Fast 3D shape screening of large chemical databases through alignment-recycling

Fabien Fontaine email, Evan Bolton email, Yulia Borodina email and Stephen H Bryant email

National Center for Biotechnology Information, National Library of Medicine, National Institutes of Health, Department of Health and Human Services, 8600 Rockville Pike, Bethesda, MD 20894, USA

author email corresponding author email

Chemistry Central Journal 2007, 1:12doi:10.1186/1752-153X-1-12

Published: 6 June 2007

Abstract

Background

Large chemical databases require fast, efficient, and simple ways of looking for similar structures. Although such tasks are now fairly well resolved for graph-based similarity queries, they remain an issue for 3D approaches, particularly for those based on 3D shape overlays. Inspired by a recent technique developed to compare molecular shapes, we designed a hybrid methodology, alignment-recycling, that enables efficient retrieval and alignment of structures with similar 3D shapes.

Results

Using a dataset of more than one million PubChem compounds of limited size (< 28 heavy atoms) and flexibility (< 6 rotatable bonds), we obtained a set of a few thousand diverse structures covering entirely the 3D shape space of the conformers of the dataset.
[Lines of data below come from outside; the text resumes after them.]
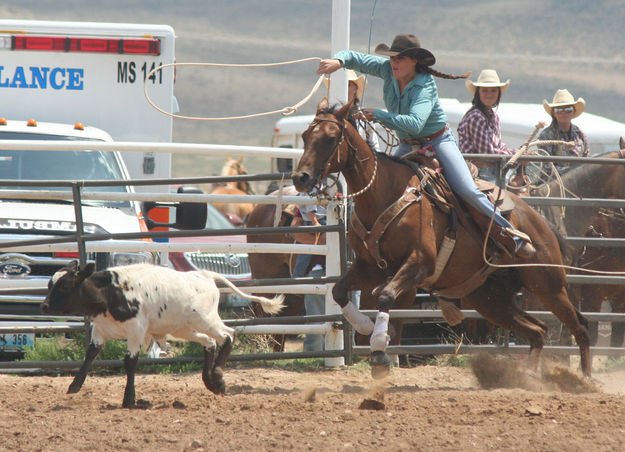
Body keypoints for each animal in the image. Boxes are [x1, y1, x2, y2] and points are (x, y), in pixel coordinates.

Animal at [43, 260, 286, 408]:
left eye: (64, 286)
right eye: (49, 283)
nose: (44, 307)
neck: (110, 292)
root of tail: (203, 275)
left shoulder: (136, 329)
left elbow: (130, 362)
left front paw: (129, 399)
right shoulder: (100, 329)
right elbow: (90, 354)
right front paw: (74, 385)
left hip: (206, 319)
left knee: (228, 335)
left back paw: (217, 376)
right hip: (185, 328)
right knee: (209, 342)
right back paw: (211, 382)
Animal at [290, 99, 588, 378]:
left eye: (330, 138)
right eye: (305, 136)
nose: (300, 177)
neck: (385, 192)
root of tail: (542, 223)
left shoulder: (420, 264)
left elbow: (385, 296)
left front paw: (379, 348)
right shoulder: (371, 267)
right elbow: (339, 291)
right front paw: (365, 326)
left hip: (548, 284)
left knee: (580, 326)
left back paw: (585, 379)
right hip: (491, 298)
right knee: (538, 330)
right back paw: (529, 376)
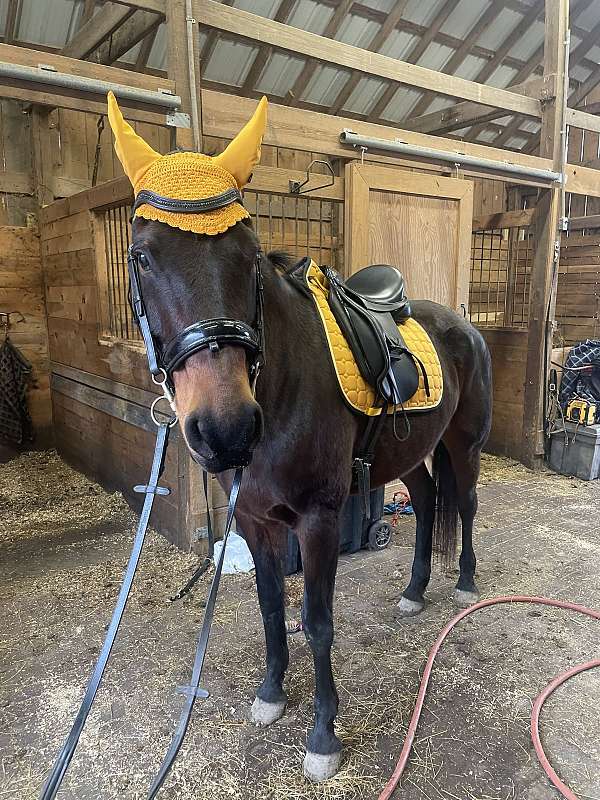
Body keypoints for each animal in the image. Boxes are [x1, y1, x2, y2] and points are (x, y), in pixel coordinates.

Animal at [129, 213, 492, 780]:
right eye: (143, 257)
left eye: (250, 256)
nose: (225, 429)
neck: (281, 386)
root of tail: (465, 326)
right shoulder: (254, 521)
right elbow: (271, 606)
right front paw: (271, 694)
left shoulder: (319, 521)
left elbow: (317, 624)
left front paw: (323, 736)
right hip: (409, 453)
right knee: (428, 501)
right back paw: (414, 591)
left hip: (464, 442)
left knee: (468, 504)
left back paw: (466, 583)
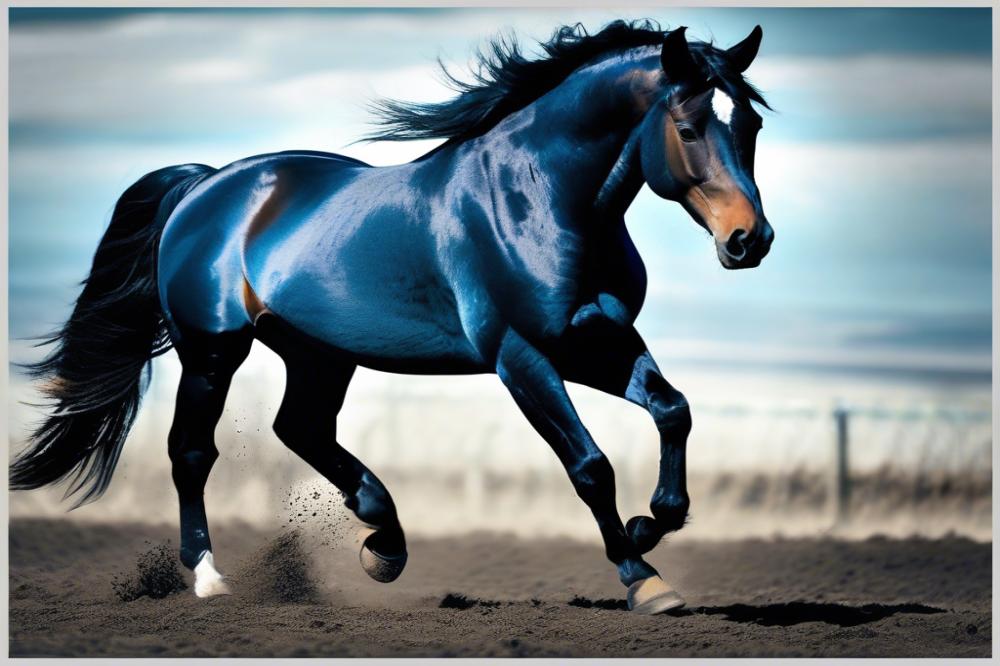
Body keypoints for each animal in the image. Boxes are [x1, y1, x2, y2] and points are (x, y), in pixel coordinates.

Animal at [11, 20, 773, 615]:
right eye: (688, 127)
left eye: (753, 124)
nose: (750, 241)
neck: (542, 198)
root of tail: (205, 184)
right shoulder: (520, 355)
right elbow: (589, 465)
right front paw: (644, 578)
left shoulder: (596, 339)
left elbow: (673, 410)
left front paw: (650, 525)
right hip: (213, 351)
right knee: (193, 452)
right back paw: (210, 579)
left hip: (319, 352)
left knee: (301, 427)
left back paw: (385, 541)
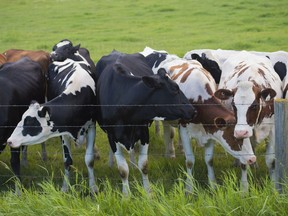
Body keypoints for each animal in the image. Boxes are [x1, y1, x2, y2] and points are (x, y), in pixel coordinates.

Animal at [7, 42, 98, 194]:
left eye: (30, 122)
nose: (9, 141)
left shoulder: (91, 126)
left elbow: (89, 160)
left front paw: (93, 189)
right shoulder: (63, 132)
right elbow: (67, 161)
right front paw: (65, 188)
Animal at [95, 50, 197, 196]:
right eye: (175, 89)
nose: (193, 110)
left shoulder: (143, 132)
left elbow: (144, 165)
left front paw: (148, 193)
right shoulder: (112, 135)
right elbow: (123, 170)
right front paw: (126, 196)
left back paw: (133, 164)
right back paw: (111, 163)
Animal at [141, 46, 255, 192]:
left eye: (247, 136)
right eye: (235, 137)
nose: (252, 159)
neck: (199, 99)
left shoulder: (210, 130)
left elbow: (209, 160)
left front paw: (213, 185)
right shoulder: (184, 128)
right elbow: (190, 161)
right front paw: (189, 188)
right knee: (168, 133)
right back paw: (170, 153)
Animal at [214, 51, 284, 184]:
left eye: (254, 105)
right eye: (233, 105)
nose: (241, 132)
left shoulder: (273, 130)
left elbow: (271, 161)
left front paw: (273, 184)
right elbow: (244, 161)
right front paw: (244, 187)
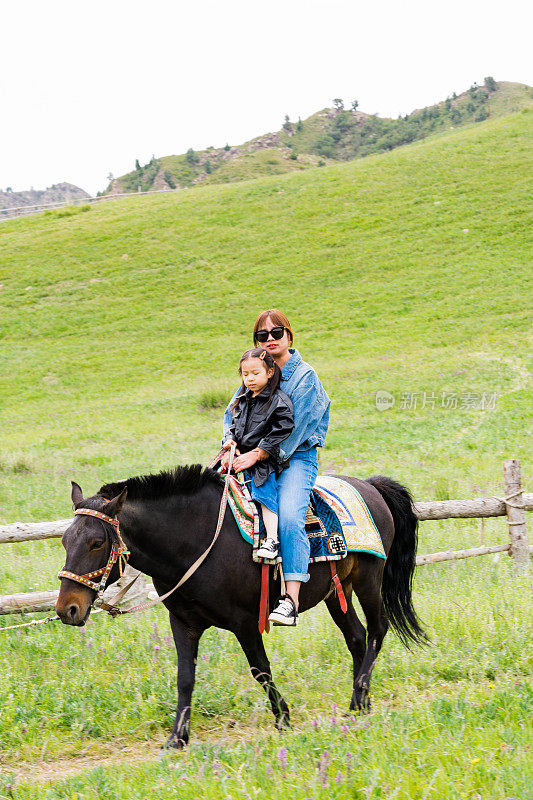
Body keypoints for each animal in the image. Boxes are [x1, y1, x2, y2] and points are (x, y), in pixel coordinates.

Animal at [56, 466, 426, 748]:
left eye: (97, 542)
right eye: (64, 541)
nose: (66, 609)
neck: (197, 541)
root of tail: (370, 486)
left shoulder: (245, 622)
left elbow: (260, 669)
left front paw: (283, 718)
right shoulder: (183, 623)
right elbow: (185, 677)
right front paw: (177, 737)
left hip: (369, 580)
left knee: (377, 630)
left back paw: (360, 694)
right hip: (337, 591)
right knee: (357, 638)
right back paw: (359, 703)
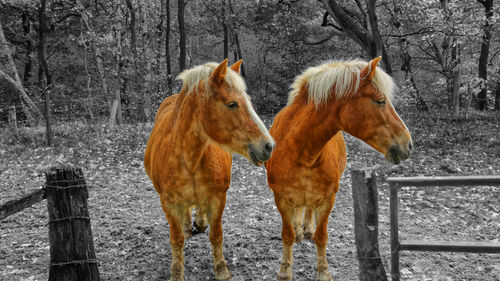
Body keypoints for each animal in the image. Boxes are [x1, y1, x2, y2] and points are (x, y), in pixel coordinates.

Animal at [145, 59, 276, 280]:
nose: (269, 146)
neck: (190, 159)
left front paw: (221, 269)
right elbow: (176, 239)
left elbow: (216, 234)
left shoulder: (218, 197)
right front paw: (177, 273)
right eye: (232, 104)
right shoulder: (168, 203)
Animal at [264, 57, 412, 280]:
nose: (408, 144)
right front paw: (284, 270)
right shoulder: (280, 198)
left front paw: (323, 273)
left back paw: (306, 229)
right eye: (380, 101)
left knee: (308, 210)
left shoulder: (327, 200)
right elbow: (287, 234)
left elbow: (321, 236)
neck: (302, 153)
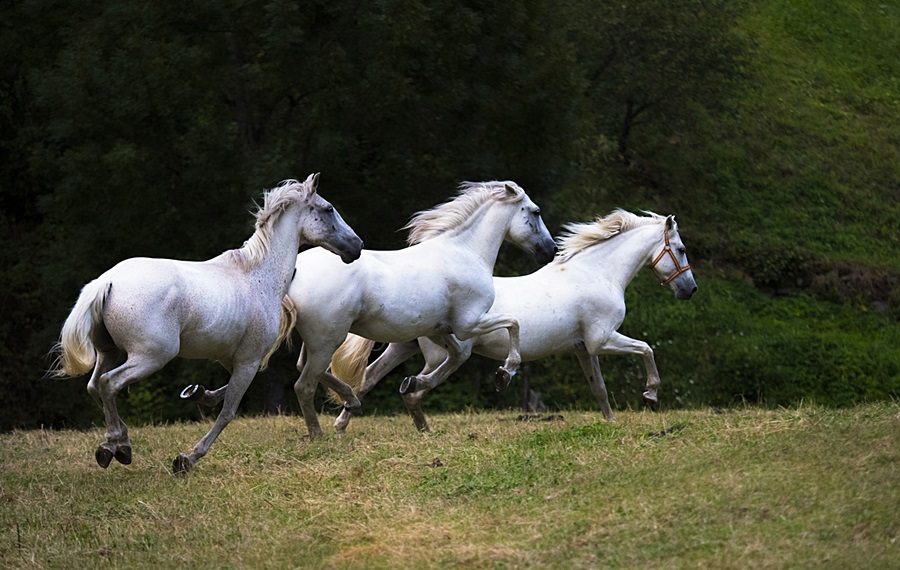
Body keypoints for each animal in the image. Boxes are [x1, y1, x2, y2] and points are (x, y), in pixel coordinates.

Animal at [51, 173, 362, 470]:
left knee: (94, 386)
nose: (356, 246)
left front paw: (198, 395)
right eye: (328, 208)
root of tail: (107, 281)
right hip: (150, 357)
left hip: (110, 352)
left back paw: (118, 445)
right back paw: (115, 447)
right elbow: (227, 411)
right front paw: (187, 459)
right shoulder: (248, 361)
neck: (258, 277)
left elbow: (223, 397)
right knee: (108, 384)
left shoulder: (231, 358)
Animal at [288, 182, 556, 434]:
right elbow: (513, 323)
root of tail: (295, 271)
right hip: (327, 340)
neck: (464, 252)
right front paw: (505, 374)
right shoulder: (469, 324)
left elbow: (459, 355)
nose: (551, 250)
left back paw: (350, 410)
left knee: (312, 369)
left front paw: (415, 384)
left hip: (320, 340)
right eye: (536, 212)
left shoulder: (438, 330)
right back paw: (318, 433)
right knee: (304, 384)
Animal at [330, 209, 696, 430]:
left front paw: (611, 424)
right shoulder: (602, 339)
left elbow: (600, 390)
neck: (598, 273)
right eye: (680, 249)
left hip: (403, 346)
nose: (689, 290)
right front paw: (650, 396)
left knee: (368, 378)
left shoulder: (583, 349)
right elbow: (647, 349)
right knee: (416, 384)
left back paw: (342, 425)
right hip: (438, 354)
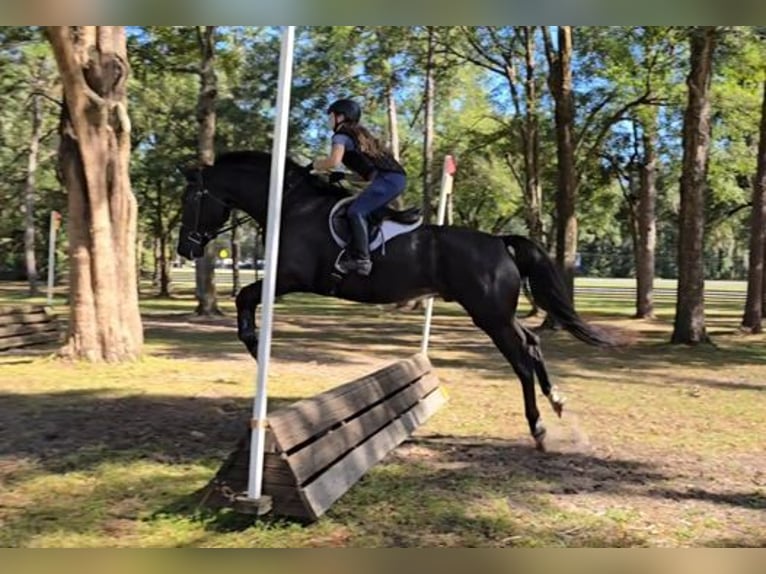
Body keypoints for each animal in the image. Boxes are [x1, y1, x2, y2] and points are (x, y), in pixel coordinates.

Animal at [176, 151, 616, 452]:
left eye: (190, 200)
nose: (185, 248)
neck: (291, 206)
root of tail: (499, 242)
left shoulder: (291, 277)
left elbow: (246, 296)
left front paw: (254, 343)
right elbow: (246, 297)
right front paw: (254, 344)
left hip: (490, 316)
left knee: (521, 361)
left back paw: (539, 429)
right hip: (498, 312)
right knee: (533, 342)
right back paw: (557, 401)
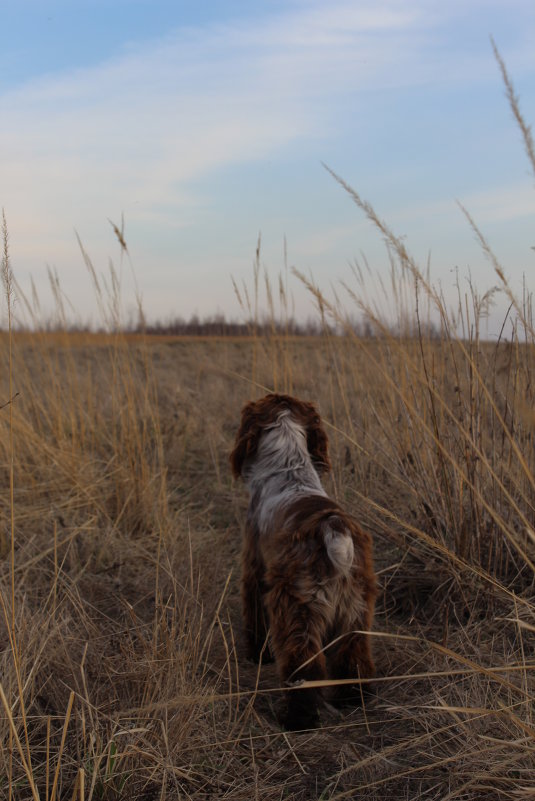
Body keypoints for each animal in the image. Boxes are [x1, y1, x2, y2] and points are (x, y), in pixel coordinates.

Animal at [230, 390, 376, 728]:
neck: (289, 468)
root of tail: (332, 526)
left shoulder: (255, 571)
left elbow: (255, 617)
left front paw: (257, 655)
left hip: (298, 611)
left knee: (304, 669)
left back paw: (297, 720)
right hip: (355, 612)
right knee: (353, 659)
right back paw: (353, 700)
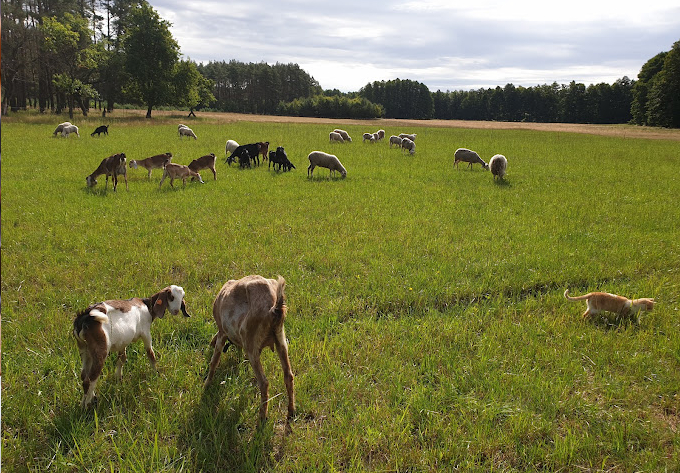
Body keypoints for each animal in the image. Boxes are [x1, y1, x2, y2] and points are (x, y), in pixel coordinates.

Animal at [205, 274, 294, 422]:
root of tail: (274, 307)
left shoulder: (222, 333)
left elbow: (214, 361)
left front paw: (206, 385)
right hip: (281, 340)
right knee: (289, 375)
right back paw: (291, 411)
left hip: (251, 344)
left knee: (264, 382)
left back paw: (262, 417)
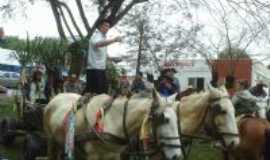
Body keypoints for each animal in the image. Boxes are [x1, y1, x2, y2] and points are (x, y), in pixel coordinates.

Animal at [44, 90, 182, 160]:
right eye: (164, 119)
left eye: (177, 119)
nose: (177, 156)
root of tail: (55, 97)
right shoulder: (93, 156)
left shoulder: (115, 155)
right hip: (51, 141)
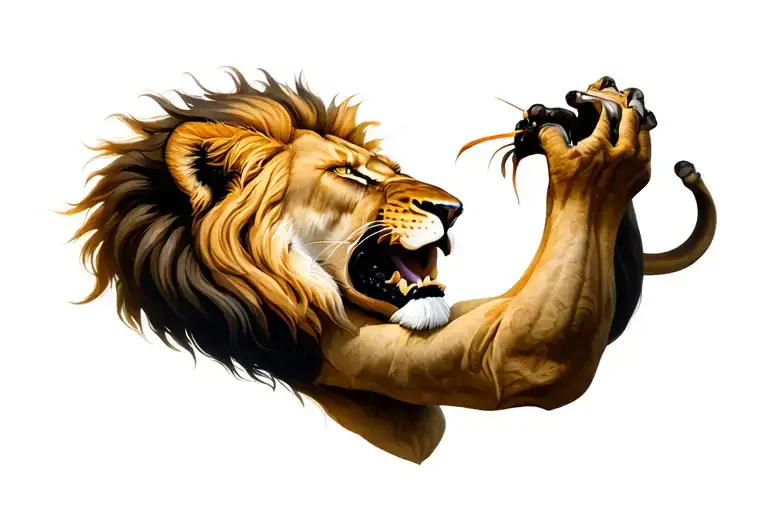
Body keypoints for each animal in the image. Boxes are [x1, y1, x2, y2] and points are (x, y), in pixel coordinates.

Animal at [67, 70, 716, 463]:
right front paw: (596, 146)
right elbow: (523, 360)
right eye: (349, 174)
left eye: (390, 170)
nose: (452, 209)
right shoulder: (363, 352)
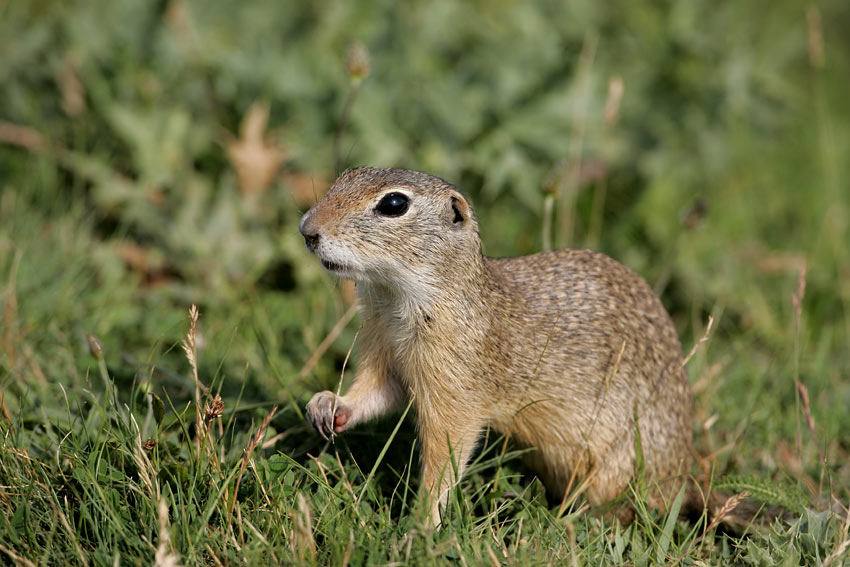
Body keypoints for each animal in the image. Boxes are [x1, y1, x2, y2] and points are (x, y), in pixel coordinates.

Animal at [302, 166, 692, 524]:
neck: (393, 300)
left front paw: (421, 526)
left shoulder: (455, 387)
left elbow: (446, 453)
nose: (307, 230)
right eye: (346, 175)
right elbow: (378, 391)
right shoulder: (384, 348)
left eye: (394, 204)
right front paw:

Transformation matrices gathered from the overlays between these diverse structures and the 3D conformer dataset allowed us to drastically (100-fold) reduce the CPU time required for shape overlay. The alignment-recycling heuristic produces results consistent with de novo alignment calculation, with better than 80% hit list overlap on average.

Conclusion

Overlay-based 3D methods are computationally demanding when searching large databases. Alignment-recycling reduces the CPU time to perform shape similarity searches by breaking the alignment problem into three steps: selection of diverse shapes to describe the database shape-space; overlay of the database conformers to the diverse shapes; and non-optimized overlay of query and database conformers using common reference shapes. The precomputation, required by the first two steps, is a significant cost of the method; however, once performed, querying is two orders of magnitude faster. Extensions and variations of this methodology, for example, to handle more flexible and larger small-molecules are discussed.